Writer and performer Alfie Webster uses only lower case for the eponymous protagonist of his striking, emotionally resonant and beautifully layered single-hander lenny. It is an apposite choice for a character who feels himself to be small and insignificant, not a fully individuated person, but somehow diminished or half-formed. He calls himself “little lenny” because, crushed by anxiety, self-doubt, and an overwhelming lack of self-esteem, that is how he sees himself. The irony is that physically, lenny is portrayed as a great hulk of a bloke: a lumbering 29-year-old London man-baby in a lime green puffer jacket and bold yellow shorts. Think a bulky gay Peter Pan crossed with an anxiety-prone Forrest Gump. Even his Scottish wannabe love interest calls him “big man”.

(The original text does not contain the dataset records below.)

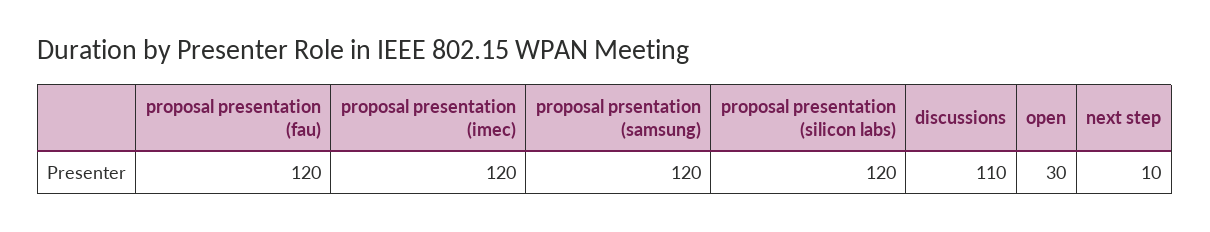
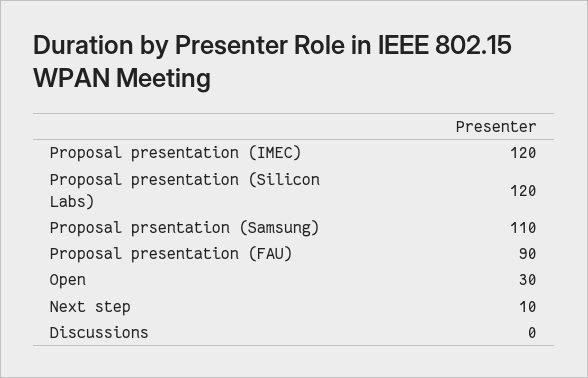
  {
-   "proposal presentation (fau)": 120,
+   "proposal presentation (fau)": 90,
    "proposal presentation (imec)": 120,
-   "proposal prsentation (samsung)": 120,
+   "proposal prsentation (samsung)": 110,
    "proposal presentation (silicon labs)": 120,
-   "discussions": 110,
+   "discussions": 0,
    "open": 30,
    "next step": 10
  }

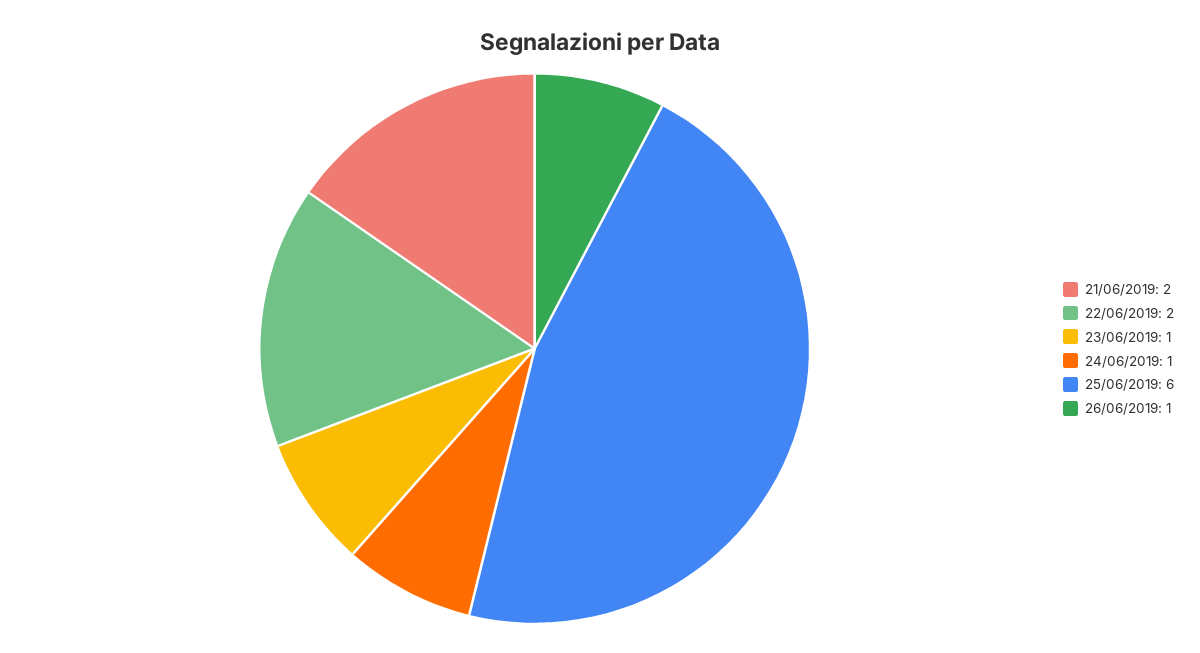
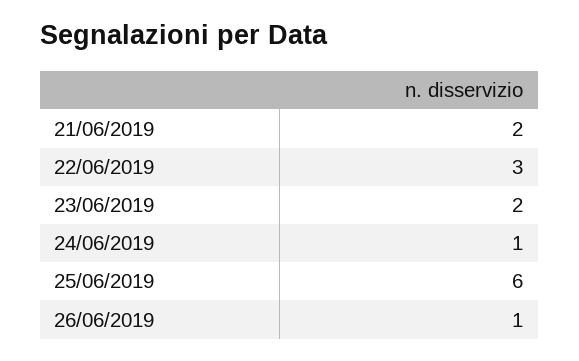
  {
    "21/06/2019": 2,
-   "22/06/2019": 2,
+   "22/06/2019": 3,
-   "23/06/2019": 1,
+   "23/06/2019": 2,
    "24/06/2019": 1,
    "25/06/2019": 6,
    "26/06/2019": 1
  }

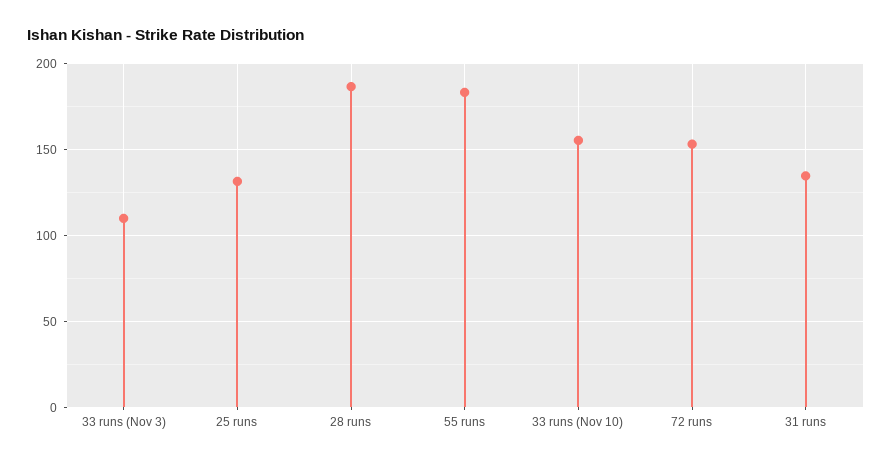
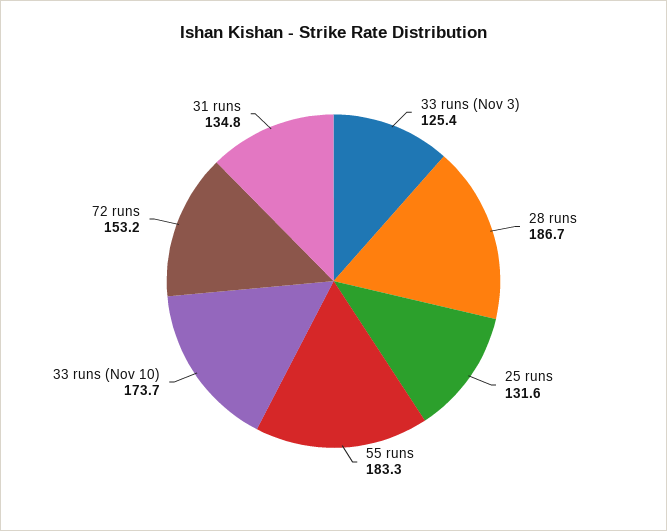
  {
-   "33 runs (Nov 3)": 110,
+   "33 runs (Nov 3)": 125.4,
    "25 runs": 131.6,
    "28 runs": 186.7,
    "55 runs": 183.3,
-   "33 runs (Nov 10)": 155,
+   "33 runs (Nov 10)": 173.7,
    "72 runs": 153.2,
    "31 runs": 134.8
  }

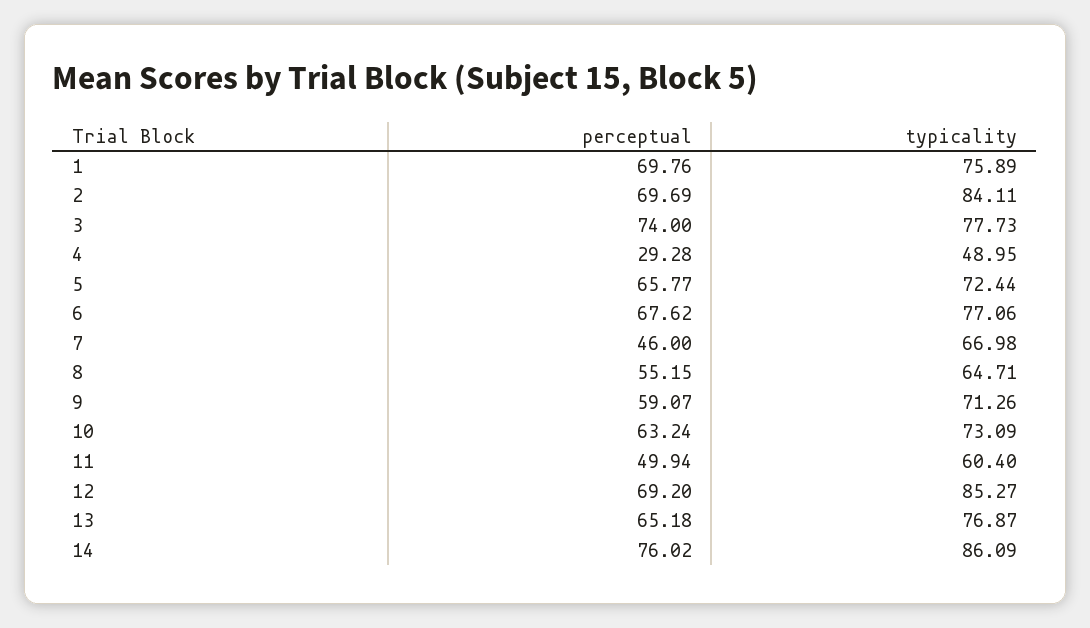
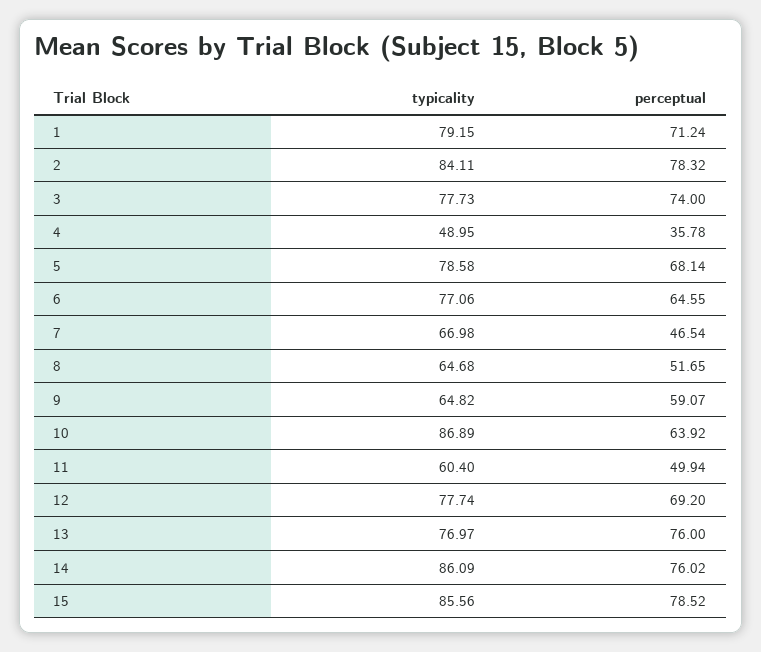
  {
    "perceptual": {
-     "1": 69.76,
+     "1": 71.24,
-     "2": 69.69,
+     "2": 78.32,
      "3": 74,
-     "4": 29.28,
+     "4": 35.78,
-     "5": 65.77,
+     "5": 68.14,
-     "6": 67.62,
+     "6": 64.55,
-     "7": 46,
+     "7": 46.54,
-     "8": 55.15,
+     "8": 51.65,
      "9": 59.07,
-     "10": 63.24,
+     "10": 63.92,
      "11": 49.94,
      "12": 69.2,
-     "13": 65.18,
+     "13": 76,
-     "14": 76.02
+     "14": 76.02,
+     "15": 78.52
    },
    "typicality": {
-     "1": 75.89,
+     "1": 79.15,
      "2": 84.11,
      "3": 77.73,
      "4": 48.95,
-     "5": 72.44,
+     "5": 78.58,
      "6": 77.06,
      "7": 66.98,
-     "8": 64.71,
+     "8": 64.68,
-     "9": 71.26,
+     "9": 64.82,
-     "10": 73.09,
+     "10": 86.89,
      "11": 60.4,
-     "12": 85.27,
+     "12": 77.74,
-     "13": 76.87,
+     "13": 76.97,
-     "14": 86.09
+     "14": 86.09,
+     "15": 85.56
    }
  }

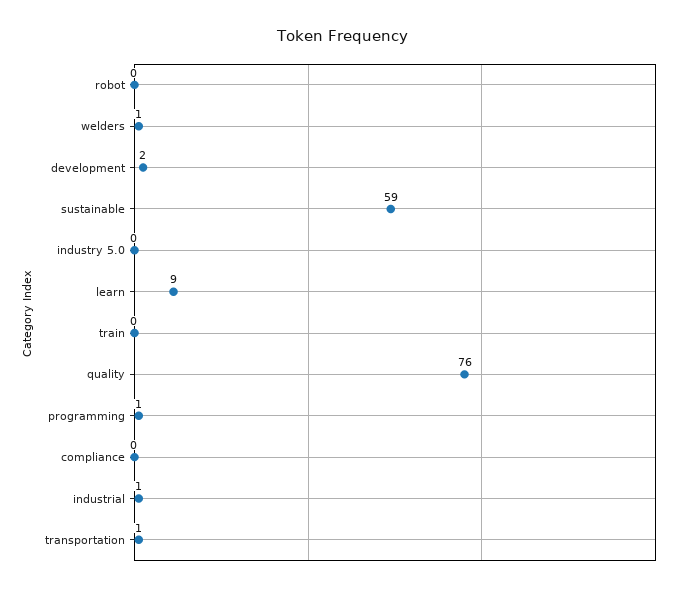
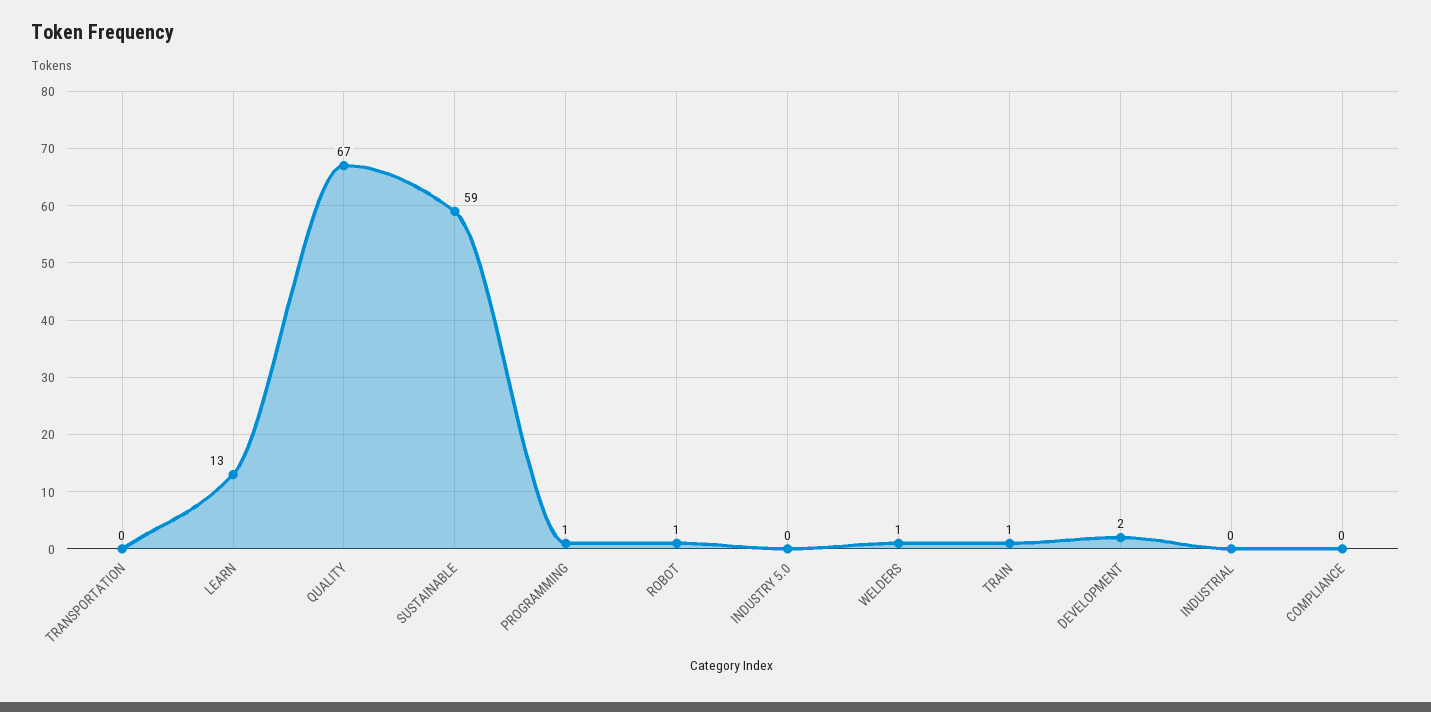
  {
-   "robot": 0,
+   "robot": 1,
    "welders": 1,
    "development": 2,
    "sustainable": 59,
    "industry 5.0": 0,
-   "learn": 9,
+   "learn": 13,
-   "train": 0,
+   "train": 1,
-   "quality": 76,
+   "quality": 67,
    "programming": 1,
    "compliance": 0,
-   "industrial": 1,
+   "industrial": 0,
-   "transportation": 1
+   "transportation": 0
  }

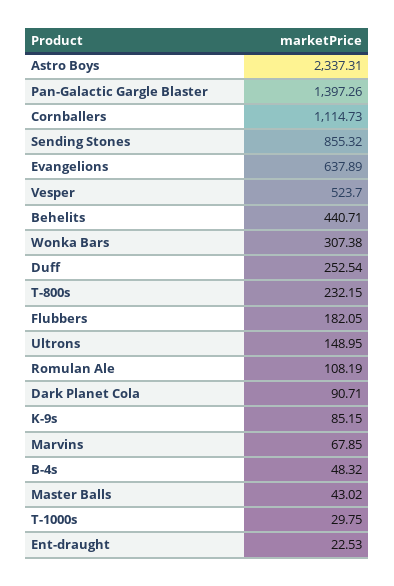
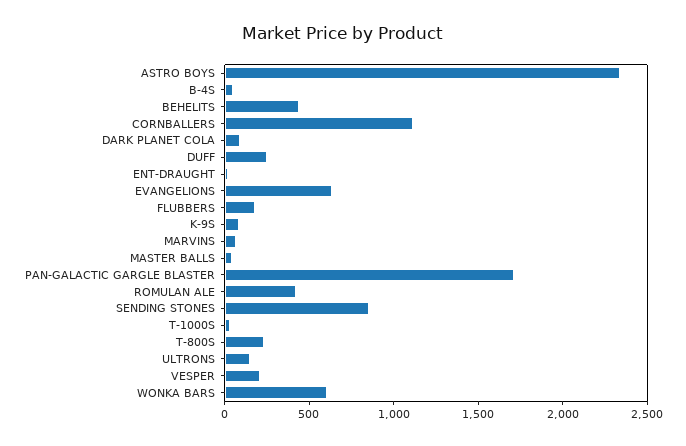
  {
    "Astro Boys": 2337.31,
-   "Pan-Galactic Gargle Blaster": 1397.26,
+   "Pan-Galactic Gargle Blaster": 1700,
    "Cornballers": 1114.73,
    "Sending Stones": 855.32,
    "Evangelions": 637.89,
-   "Vesper": 523.7,
+   "Vesper": 200,
    "Behelits": 440.71,
-   "Wonka Bars": 307.38,
+   "Wonka Bars": 600,
    "Duff": 252.54,
    "T-800s": 232.15,
    "Flubbers": 182.05,
    "Ultrons": 148.95,
-   "Romulan Ale": 108.19,
+   "Romulan Ale": 400,
    "Dark Planet Cola": 90.71,
    "K-9s": 85.15,
    "Marvins": 67.85,
    "B-4s": 48.32,
    "Master Balls": 43.02,
    "T-1000s": 29.75,
    "Ent-draught": 22.53
  }

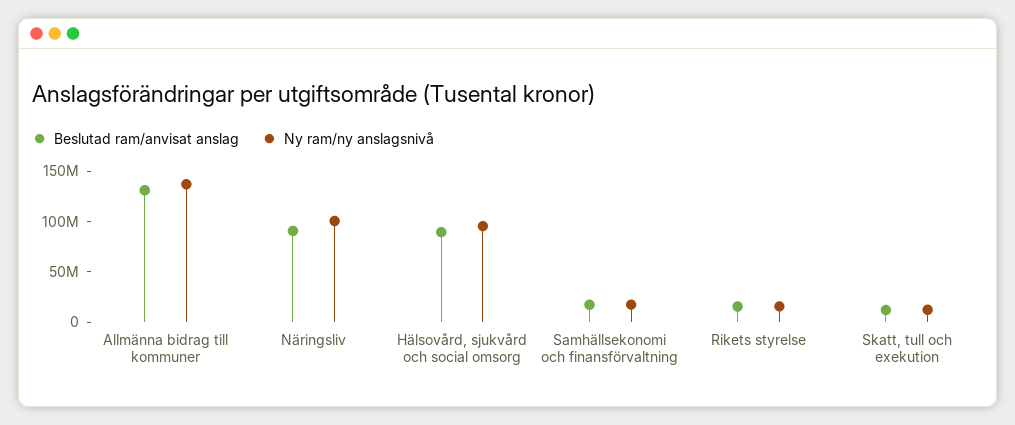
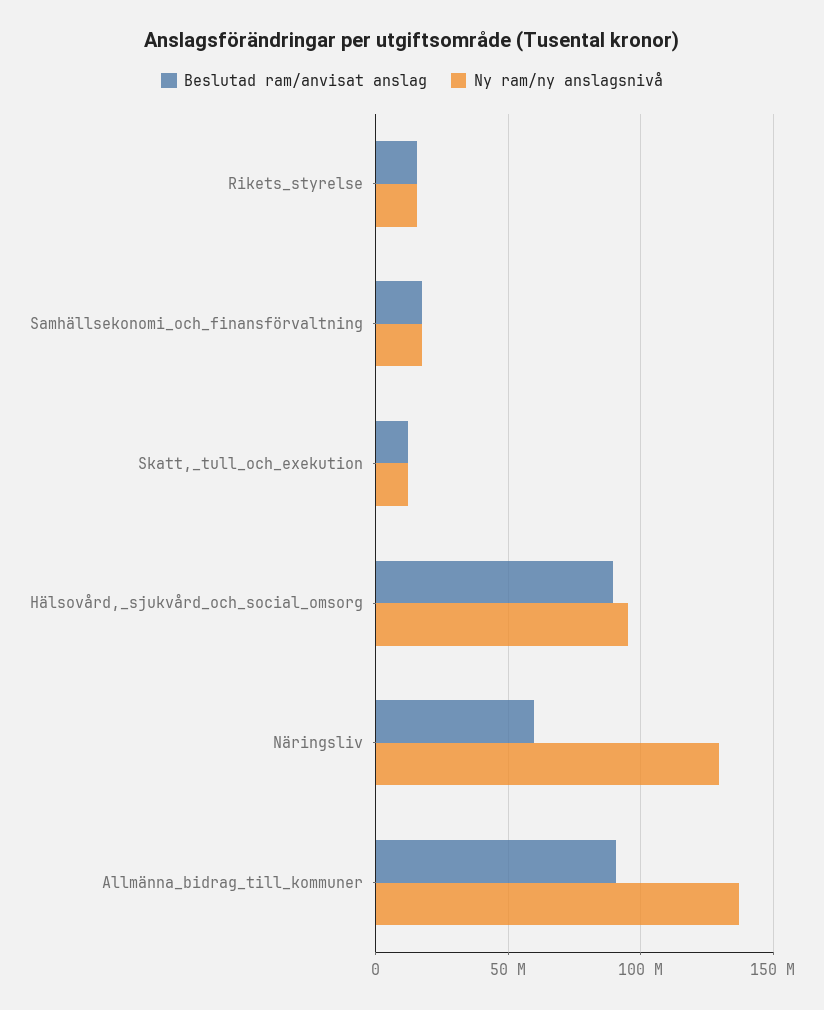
  {
    "Beslutad ram/anvisat anslag": {
-     "Allmänna bidrag till kommuner": 130000000,
+     "Allmänna bidrag till kommuner": 90000000,
-     "Näringsliv": 90000000,
+     "Näringsliv": 60000000,
      "Hälsovård, sjukvård och social omsorg": 90000000,
      "Samhällsekonomi och finansförvaltning": 15000000,
      "Rikets styrelse": 15000000,
      "Skatt, tull och exekution": 10000000
    },
    "Ny ram/ny anslagsnivå": {
      "Allmänna bidrag till kommuner": 135000000,
-     "Näringsliv": 100000000,
+     "Näringsliv": 130000000,
      "Hälsovård, sjukvård och social omsorg": 95000000,
      "Samhällsekonomi och finansförvaltning": 15000000,
      "Rikets styrelse": 15000000,
      "Skatt, tull och exekution": 10000000
    }
  }

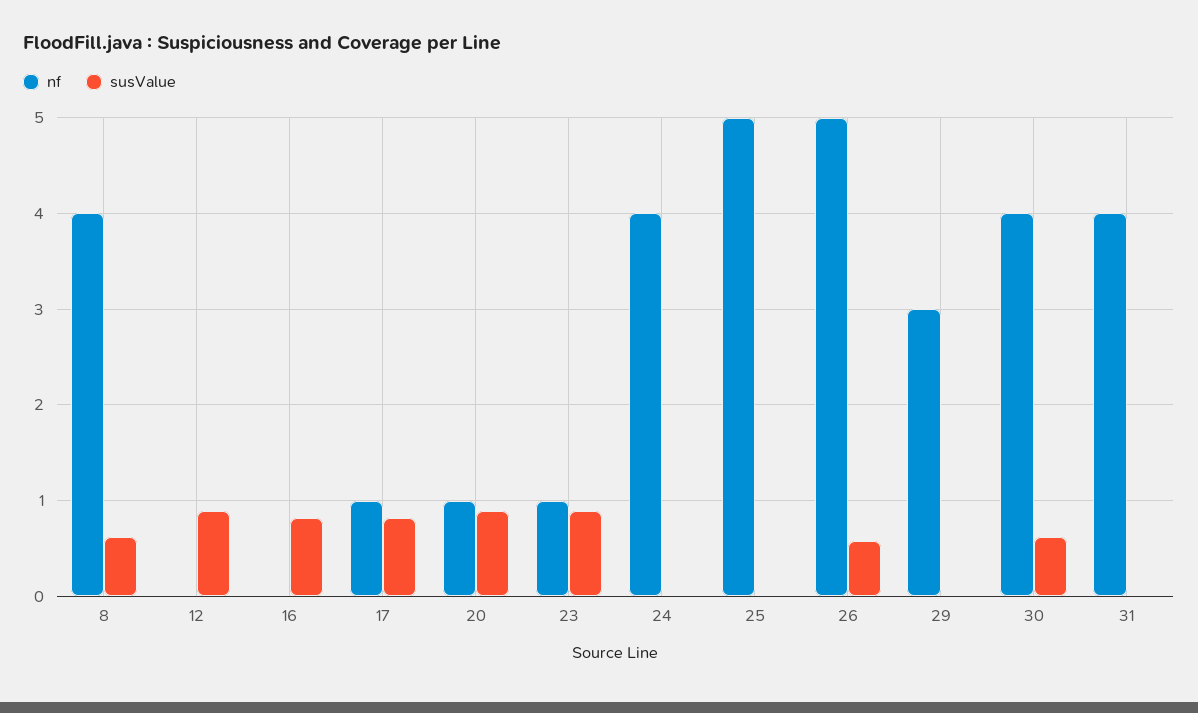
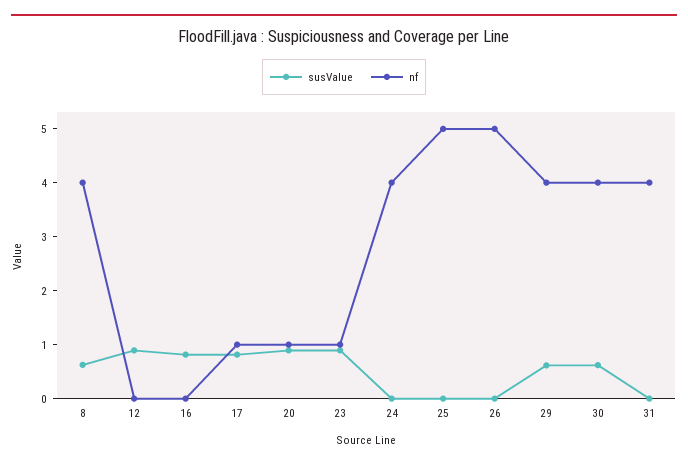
  {
    "nf": {
      "8": 4,
      "12": 0,
      "16": 0,
      "17": 1,
      "20": 1,
      "23": 1,
      "24": 4,
      "25": 5,
      "26": 5,
-     "29": 3,
+     "29": 4,
      "30": 4,
      "31": 4
    },
    "susValue": {
      "8": 0.6,
      "12": 0.9,
      "16": 0.8,
      "17": 0.8,
      "20": 0.9,
      "23": 0.9,
      "24": 0,
      "25": 0,
-     "26": 0.6,
+     "26": 0,
-     "29": 0,
+     "29": 0.6,
      "30": 0.6,
      "31": 0
    }
  }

In the posh, arty cinema where he works, little lenny disappears into the movies, finding refuge in the darkness, the stories, and the “black box” of the projection room. Mia Houghton’s set (beautifully lit by Gabriel Finn), a white square cube with a recessed centre rectangle, cleverly evokes the cinema milieu. Raffaela Pancucci’s flawless sound fuses dreamy club beats and chill-out tones with the flickering, staccato pulse of a film projector.
Life on the cusp of 30 is not how lenny imagined it would be. He pictured love, “overpriced wine bars and being in bed by 11”. Instead, he is loveless and mired in a cycle of unenjoyable drug-fuelled club nights out with his best (and only) friend Carly. One night lenny dreams of having sex with a hyper-critical talking banana. “You were more submissive than I expected, not really in your body”, the banana tells him disparagingly. The fruit looms over the play, a vivid emblem of the man’s inner critic: a relentless, punishing superego. Fourth-wall-breaking monologues make the audience complicit, critical observers of lenny’s journey of self-destruction.
The following morning lenny decides that tonight he is going to prove the banana wrong. Tonight, he is going to find someone to love him. Webster suggests for a while that he is taking us into romcom territory. We get a meet-cute with a Scots artist called Jack in a club toilet, followed by some flirting in a chicken shop (our protagonist has blood on his face and has experienced a loss of bladder control at this point, which hints that the course of true love may be a little bumpy). A date at Jack’s exhibition of male nudes follows. The artist tells lenny, “You’re like a walking Matisse…, you’ll be somebody’s muse someday”, though the presence of his ex-girlfriend complicates matters. A wine-fuelled, car-crash encounter at Jack’s apartment ensues.
lenny delivers a haunting, nuanced portrait of loneliness and courage in the face of existential discontent. You will root for lenny and yearn for him to find contentment, yet the ending, crushing as it is, feels apt. This is a profoundly moving piece of work.